Interestingly, recent studies carried out with surfactant protein C, a small protein that contains a polar palmitoylated segment followed by a long transmembrane stretch, have demonstrated that S-acylation is strongly dependent on the distance of the palmitoylable cysteine residue from the hydrophobic transmembrane α-helix(ten Brinke at al., 2002). In this context, cysteine residues that are positioned in proximity to the transmembrane domain are more efficiently palmitoylated than those separated by a greater distance.
Finally, although our data cannot rule out the existence of cellular palmitoyl transferase activities, they are consistent with the hypothesis that certain cellular proteins are non-enzymatically S-acylated, especially if the reactive cysteine thiol is in the proximity of the membrane environment owing to a previous lipidic modification (myristoylation or prenylation). In our case, if palmitoylation was the result of an enzymatic activity, we must then assume that a cellular palmitoyl-transferase is able to recognize a non-cellular N-terminal sequence (designed de novo). Alternatively, since approximately 10% of the cellular palmitoyl-CoA is bound to membranes in COS-7 cells (Bañó et al.,1998), it is then conceivable that the direct transfer of palmitate to a reactive cysteine residue might take place. The recent discovery that Src family tyrosine kinases, Gα subunits, GAP43 and Ras can become heterogeneously acylated on cysteine residues with fatty acids other than palmitate (Liang et al.,2001) also supports the suggestion that non-enzymatic palmitoylation of proteins might be occurring within cells. Since the thiol of a cysteine is a good nucleophile, the selective incorporation of one fatty acid over the other might depend on the availability of the specific membrane-bound acyl-CoAs in the proximity of the reactive cysteine.
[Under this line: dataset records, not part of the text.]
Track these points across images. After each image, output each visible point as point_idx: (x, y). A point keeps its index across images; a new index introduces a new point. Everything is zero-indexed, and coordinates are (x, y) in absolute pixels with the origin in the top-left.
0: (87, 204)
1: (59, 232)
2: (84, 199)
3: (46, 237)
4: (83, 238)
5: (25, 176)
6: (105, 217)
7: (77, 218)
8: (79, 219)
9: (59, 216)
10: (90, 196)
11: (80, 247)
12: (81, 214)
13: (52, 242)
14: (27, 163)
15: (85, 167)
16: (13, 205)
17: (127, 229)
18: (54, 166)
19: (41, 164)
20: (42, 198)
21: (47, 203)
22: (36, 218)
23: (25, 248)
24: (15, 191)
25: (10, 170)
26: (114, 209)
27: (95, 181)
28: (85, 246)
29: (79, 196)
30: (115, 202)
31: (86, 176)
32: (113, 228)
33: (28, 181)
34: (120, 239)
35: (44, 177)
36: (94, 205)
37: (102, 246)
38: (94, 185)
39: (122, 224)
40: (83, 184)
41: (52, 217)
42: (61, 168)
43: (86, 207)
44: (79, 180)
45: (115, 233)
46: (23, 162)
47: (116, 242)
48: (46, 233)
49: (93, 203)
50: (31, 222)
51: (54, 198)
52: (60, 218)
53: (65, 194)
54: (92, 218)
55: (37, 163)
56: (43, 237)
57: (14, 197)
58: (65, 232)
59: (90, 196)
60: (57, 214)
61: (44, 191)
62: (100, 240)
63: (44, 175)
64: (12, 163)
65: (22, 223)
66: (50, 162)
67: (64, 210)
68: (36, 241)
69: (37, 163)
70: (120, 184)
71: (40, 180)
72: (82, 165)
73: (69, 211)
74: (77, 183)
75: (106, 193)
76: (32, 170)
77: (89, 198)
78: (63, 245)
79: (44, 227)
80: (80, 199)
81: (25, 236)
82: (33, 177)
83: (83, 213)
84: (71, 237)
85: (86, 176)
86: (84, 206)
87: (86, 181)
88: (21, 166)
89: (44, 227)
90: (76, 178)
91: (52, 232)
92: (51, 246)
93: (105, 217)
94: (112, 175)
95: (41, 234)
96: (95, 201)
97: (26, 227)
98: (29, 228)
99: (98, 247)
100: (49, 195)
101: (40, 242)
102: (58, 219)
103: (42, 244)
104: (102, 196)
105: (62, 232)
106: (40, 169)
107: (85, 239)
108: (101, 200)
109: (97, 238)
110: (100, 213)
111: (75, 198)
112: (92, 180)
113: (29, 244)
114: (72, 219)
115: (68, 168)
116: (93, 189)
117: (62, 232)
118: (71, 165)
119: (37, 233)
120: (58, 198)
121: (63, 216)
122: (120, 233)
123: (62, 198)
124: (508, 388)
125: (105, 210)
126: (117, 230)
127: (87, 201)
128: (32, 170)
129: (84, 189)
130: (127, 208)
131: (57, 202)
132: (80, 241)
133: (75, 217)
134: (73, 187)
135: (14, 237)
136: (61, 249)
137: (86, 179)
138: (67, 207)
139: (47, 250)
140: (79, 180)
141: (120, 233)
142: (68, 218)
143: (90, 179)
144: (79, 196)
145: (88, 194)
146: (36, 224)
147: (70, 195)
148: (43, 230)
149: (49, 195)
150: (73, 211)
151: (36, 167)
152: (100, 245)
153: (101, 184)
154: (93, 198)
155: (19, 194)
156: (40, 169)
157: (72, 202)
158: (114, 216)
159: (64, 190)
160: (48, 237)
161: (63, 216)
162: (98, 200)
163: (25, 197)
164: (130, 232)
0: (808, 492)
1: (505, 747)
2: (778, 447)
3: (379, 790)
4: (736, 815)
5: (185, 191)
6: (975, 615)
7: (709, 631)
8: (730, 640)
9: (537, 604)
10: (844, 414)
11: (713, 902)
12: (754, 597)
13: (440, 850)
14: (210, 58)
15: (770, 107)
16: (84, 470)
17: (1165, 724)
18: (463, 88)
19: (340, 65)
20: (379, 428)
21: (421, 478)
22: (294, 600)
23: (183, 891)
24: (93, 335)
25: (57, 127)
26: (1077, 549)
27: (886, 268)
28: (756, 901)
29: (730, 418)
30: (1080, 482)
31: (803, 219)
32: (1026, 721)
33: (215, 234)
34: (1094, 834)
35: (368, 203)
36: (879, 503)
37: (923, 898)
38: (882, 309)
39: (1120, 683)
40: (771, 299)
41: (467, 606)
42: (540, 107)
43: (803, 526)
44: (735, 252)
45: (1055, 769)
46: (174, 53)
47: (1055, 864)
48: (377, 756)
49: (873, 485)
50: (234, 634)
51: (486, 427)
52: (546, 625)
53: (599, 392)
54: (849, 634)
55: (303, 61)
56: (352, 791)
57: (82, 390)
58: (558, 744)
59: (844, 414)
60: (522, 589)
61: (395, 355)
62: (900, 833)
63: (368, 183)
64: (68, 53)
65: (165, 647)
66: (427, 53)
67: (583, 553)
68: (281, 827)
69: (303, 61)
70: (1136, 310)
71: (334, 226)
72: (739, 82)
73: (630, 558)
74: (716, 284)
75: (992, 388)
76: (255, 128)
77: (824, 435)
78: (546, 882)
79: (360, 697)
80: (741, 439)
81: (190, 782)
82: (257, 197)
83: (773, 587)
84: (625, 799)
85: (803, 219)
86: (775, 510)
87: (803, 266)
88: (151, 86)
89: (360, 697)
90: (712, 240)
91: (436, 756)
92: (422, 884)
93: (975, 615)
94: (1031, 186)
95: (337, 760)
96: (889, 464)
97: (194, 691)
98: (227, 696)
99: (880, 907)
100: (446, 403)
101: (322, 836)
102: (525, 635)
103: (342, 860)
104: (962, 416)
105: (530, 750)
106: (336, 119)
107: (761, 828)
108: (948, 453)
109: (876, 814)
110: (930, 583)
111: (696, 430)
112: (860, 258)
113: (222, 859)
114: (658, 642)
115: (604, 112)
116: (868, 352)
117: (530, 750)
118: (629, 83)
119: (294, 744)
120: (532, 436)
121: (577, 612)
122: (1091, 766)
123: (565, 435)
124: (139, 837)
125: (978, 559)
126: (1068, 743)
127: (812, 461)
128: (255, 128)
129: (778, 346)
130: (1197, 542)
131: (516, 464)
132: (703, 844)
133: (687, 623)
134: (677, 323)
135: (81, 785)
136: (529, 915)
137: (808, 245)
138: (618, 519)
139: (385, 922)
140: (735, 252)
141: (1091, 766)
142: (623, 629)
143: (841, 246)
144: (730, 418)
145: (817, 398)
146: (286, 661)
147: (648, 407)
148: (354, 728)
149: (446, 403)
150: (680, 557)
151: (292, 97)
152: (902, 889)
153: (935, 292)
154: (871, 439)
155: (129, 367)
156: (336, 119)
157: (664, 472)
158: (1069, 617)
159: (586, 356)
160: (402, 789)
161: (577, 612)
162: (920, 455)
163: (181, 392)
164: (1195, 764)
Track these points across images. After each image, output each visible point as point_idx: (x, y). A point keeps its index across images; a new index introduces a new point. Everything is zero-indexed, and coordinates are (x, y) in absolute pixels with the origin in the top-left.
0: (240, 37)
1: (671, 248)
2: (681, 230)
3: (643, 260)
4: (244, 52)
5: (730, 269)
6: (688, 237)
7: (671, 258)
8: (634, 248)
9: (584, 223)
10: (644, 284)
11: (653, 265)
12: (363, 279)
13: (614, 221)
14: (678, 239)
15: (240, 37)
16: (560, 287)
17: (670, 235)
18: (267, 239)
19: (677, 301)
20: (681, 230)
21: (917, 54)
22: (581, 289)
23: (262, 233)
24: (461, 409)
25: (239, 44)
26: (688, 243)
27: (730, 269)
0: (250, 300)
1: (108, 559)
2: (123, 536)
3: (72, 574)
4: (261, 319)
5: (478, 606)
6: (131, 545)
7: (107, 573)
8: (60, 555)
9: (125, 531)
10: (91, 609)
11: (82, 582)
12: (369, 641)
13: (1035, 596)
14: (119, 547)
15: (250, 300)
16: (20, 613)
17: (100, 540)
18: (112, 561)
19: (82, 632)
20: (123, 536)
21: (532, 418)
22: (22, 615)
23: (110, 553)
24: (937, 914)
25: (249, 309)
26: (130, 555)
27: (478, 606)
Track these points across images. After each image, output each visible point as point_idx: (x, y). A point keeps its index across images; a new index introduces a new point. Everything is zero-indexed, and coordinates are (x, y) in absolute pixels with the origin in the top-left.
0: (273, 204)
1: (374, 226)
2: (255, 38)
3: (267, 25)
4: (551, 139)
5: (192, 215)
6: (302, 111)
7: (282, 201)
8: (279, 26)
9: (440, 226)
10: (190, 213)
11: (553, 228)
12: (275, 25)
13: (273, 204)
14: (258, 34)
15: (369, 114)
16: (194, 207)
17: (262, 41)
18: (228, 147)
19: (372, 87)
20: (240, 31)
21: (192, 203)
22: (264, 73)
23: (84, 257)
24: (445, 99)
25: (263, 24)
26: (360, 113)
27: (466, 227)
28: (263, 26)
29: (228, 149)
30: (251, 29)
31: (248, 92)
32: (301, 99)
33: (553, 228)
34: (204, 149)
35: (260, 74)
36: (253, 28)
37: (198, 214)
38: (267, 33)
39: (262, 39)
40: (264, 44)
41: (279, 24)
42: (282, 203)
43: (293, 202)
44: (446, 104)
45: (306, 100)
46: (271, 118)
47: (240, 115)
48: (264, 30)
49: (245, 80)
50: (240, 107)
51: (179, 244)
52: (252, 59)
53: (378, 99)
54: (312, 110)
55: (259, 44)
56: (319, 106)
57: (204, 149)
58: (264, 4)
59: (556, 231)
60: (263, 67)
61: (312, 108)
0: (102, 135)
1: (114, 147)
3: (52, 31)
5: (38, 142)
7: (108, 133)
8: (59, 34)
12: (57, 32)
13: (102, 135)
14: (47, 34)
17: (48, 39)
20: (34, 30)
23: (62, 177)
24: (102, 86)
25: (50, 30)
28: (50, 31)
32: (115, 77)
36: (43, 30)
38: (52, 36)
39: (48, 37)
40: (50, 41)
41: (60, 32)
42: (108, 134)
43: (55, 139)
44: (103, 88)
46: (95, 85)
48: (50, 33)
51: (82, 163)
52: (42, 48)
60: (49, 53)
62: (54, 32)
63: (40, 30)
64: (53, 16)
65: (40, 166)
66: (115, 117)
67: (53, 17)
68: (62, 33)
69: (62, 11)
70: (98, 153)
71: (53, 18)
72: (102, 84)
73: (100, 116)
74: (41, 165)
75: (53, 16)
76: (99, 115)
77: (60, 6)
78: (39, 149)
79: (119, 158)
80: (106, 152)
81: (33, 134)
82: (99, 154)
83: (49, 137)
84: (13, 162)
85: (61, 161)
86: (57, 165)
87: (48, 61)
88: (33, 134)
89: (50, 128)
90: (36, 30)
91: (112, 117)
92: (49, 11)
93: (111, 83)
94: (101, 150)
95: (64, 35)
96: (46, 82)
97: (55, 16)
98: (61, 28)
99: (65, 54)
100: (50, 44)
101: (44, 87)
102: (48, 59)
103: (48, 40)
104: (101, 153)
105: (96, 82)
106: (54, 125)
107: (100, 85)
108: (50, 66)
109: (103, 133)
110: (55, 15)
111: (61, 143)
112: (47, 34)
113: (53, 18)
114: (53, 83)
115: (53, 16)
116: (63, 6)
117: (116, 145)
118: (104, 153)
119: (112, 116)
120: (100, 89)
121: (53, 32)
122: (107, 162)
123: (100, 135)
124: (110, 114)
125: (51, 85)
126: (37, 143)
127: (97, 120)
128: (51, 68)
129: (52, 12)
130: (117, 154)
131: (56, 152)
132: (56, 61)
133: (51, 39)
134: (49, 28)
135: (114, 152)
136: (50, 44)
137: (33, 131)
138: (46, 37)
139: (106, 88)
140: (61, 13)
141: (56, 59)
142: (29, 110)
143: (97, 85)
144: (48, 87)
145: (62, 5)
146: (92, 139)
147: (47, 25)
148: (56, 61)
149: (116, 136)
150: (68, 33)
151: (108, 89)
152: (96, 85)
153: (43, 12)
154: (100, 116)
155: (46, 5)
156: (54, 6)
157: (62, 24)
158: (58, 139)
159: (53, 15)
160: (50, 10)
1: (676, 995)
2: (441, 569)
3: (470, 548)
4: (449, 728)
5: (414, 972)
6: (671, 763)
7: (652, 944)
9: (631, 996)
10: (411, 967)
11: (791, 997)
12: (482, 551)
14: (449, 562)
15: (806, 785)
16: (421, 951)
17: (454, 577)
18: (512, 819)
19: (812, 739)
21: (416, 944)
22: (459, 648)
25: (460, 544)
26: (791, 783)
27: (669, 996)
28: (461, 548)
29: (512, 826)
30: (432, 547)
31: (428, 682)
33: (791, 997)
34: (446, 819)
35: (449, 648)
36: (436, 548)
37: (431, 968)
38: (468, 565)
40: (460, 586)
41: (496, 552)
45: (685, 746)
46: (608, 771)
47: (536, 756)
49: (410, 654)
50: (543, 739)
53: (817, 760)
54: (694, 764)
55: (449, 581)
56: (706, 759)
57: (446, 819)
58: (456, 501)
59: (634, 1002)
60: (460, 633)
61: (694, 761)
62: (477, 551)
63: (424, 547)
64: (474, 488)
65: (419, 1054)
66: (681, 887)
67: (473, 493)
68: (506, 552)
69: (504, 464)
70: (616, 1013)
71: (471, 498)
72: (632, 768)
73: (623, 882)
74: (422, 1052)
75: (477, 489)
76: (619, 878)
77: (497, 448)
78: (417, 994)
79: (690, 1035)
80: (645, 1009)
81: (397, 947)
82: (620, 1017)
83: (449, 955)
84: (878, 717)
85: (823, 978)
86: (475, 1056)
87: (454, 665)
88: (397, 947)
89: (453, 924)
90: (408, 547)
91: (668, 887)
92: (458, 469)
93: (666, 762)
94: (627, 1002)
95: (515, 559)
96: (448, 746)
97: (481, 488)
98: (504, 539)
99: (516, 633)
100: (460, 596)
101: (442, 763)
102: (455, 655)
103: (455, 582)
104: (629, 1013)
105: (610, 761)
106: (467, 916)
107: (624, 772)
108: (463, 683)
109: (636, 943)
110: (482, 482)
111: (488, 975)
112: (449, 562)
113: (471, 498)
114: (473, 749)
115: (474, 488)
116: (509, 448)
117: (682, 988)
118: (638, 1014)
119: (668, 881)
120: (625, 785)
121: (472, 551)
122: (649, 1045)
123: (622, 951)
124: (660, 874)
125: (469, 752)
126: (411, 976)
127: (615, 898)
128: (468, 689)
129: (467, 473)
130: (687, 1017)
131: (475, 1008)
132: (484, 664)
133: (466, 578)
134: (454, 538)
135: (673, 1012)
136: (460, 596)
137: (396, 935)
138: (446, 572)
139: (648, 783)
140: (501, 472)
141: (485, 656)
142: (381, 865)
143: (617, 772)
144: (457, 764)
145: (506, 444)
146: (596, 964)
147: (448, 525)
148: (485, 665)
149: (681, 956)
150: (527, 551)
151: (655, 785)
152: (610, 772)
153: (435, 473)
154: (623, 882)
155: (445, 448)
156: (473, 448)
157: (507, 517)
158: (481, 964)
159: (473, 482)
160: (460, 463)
We are indebted to M. C. Bañó (University of Valecia) as well as M. A. Alonso (Centro de Biología Molecular, Madrid) for useful suggestions and revision of the work. Thanks are also due to F. Vivanco(Clínica de la Concepción, Madrid) for his help in eliciting anti-GFP antibodies in rabbits and to Marco Parenti (University of Milan) for the Giα1-(32aa)-GFP construct. This work was supported by grants from the Comunidad Autónoma de Madrid number 08.4/0039.1/2000 and BMC 2000-0545 from the Spanish DGI.